De ce fait, selon les mots de Lénine, il fallait conclure qu'il était complètement impossible d'obtenir un « développement pacifique » de la révolution. L'entêtement des SR et des menchéviks de s'attacher au carrosse de la réaction bourgeoise, en se convertissant en majordomes de M. Milioukov et de son Parti constitutionnel-démocrate, rendait impossible une telle perspective. Lénine l'avait signalé dans toute sa correspondance avec le Comité central bolchévique : il n'y a pas de troisième voie. Soit une dictature bonapartiste de la bourgeoisie, soit les prolétaires prennent le pouvoir en Russie, appuyés par le pouvoir des soviets et la mobilisation des paysans pauvres.

Tous ses écrits de la fin aout et de début septembre tournent autour de ce thème : préparer les forces du parti et de l'avant-garde pour l'insurrection, puisque les faits confirmaient à chaque étape le soutien de la majorité de la classe prolétaire et des paysans pauvres. Le 12 septembre, Lénine publiait un article intitulé Les bolchéviks doivent prendre en main le pouvoir (lien ici). Deux jours plus tard, il affirmait, dans un article intitulé Le marxisme et l'insurrection (lien ici), que « Toutes les conditions objectives pour la victoire de l'insurrection sont présentes ».

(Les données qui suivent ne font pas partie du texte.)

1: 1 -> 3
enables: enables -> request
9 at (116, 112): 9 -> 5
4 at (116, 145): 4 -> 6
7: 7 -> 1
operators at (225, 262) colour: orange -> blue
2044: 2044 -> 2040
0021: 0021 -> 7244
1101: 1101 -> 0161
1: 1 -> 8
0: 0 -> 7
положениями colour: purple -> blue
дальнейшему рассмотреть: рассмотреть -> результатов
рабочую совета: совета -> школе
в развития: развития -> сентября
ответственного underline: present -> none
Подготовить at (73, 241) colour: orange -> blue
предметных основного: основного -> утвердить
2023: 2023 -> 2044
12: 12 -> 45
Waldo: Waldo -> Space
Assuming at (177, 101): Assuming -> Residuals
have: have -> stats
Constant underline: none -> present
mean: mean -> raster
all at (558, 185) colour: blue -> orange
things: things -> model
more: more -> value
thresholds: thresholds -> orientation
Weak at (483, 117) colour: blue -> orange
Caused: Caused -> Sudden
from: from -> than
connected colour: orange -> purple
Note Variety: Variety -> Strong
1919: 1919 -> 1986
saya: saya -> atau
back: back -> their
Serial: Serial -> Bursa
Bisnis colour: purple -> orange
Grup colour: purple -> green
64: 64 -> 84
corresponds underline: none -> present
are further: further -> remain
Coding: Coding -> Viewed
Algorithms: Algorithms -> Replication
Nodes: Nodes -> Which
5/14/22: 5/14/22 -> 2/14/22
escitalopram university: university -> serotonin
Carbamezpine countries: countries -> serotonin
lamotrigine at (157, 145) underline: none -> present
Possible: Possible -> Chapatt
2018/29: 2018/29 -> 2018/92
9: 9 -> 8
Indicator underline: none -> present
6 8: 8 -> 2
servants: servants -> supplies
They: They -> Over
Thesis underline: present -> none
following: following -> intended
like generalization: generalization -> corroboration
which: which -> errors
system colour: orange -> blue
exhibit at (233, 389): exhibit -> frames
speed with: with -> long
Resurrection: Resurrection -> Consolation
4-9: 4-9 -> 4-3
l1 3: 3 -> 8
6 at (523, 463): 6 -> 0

Ayant opéré un tournant décisif dans l'orientation du parti, Lénine s'est retrouvé confronté à une opposition acharnée de la part de la direction bolchévique. Alors qu'arrivait le moment pour lequel les bolchéviks avaient passé tant d'années à se préparer, pour lequel ils avaient fait tant d'efforts et de sacrifices, bon nombre de leurs dirigeants se retrouvaient pris d'une sensation de vertige qui les paralysait. Staline, qui était à ce moment éditeur en chef du journal bolchévique La Vérité, a autorisé le 30 aout la publication d'un article de Zinoviev contre la proposition d'insurrection. 

Les déclarations se sont succédé dans la bouche des dirigeants les plus célèbres : Zinoviev, Kamenev et les autres, ont accusé Lénine d'aventurisme et de blanquisme. (Auguste Blanqui (1805-81) : révolutionnaire et représentant du communisme utopique français, il désirait la prise du pouvoir via une conspiration armée de la part d'un petit groupe). Toutes leurs justifications pour retarder la.décision se fondaient sur des « raisons » théoriques, sur l'« immaturité » des conditions pour la prise du pouvoir, sur le retard économique de la Russie qui l'empêchait de bâtir un État prolétarien, sur la difficulté de consolider le soutien des masses villageoises ou sur la « puissance » militaire des ennemis de la révolution… En définitive, selon eux, la Russie n'était pas mure pour la révolution socialiste, et il fallait d'abord passer par une phase préalable de développement capitaliste et de démocratie bourgeoise.

Dans ces circonstances extrêmes, Lénine, refusant de s'avouer vaincu, a agi en conséquence : « Je suis obligé de demander à sortir du Comité central, ce que je fais, et de garder pour moi la liberté d'agitation à la base du parti et au Congrès du parti ». Tout comme lorsque la direction bolchévique l'avait mis en minorité avec ses Thèses d'avril, « Lenine s'appuyait sur les couches inférieures de l'appareil contre les plus hautes, ou bien sur la masse du parti contre l'appareil dans son ensemble ». Même s'il n'a finalement pas dû aller jusqu'à rendre publique sa démission, la lutte interne s'est prolongée jusqu'à la fin de l'insurrection.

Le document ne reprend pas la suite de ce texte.